Problem to work on:
The word "Example" may appear in lines of the data below. Say how many lines hold it, giving only the number.

Information provided:

↓

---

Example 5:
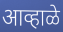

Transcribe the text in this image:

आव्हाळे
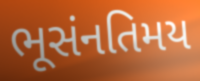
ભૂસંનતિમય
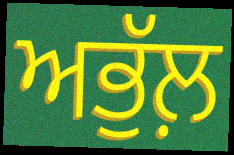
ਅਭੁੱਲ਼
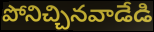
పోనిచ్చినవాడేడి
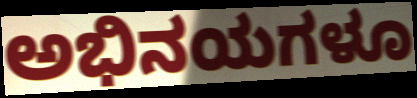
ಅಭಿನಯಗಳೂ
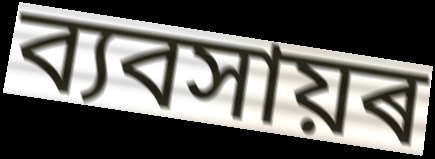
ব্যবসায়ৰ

↑
↓

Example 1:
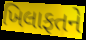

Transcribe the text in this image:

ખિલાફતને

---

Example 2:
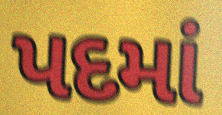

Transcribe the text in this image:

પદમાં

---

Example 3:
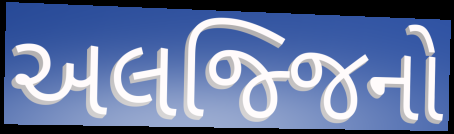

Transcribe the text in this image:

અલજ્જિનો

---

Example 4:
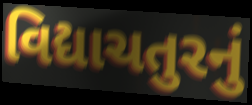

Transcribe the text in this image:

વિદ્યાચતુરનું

↑

Exercise output:
5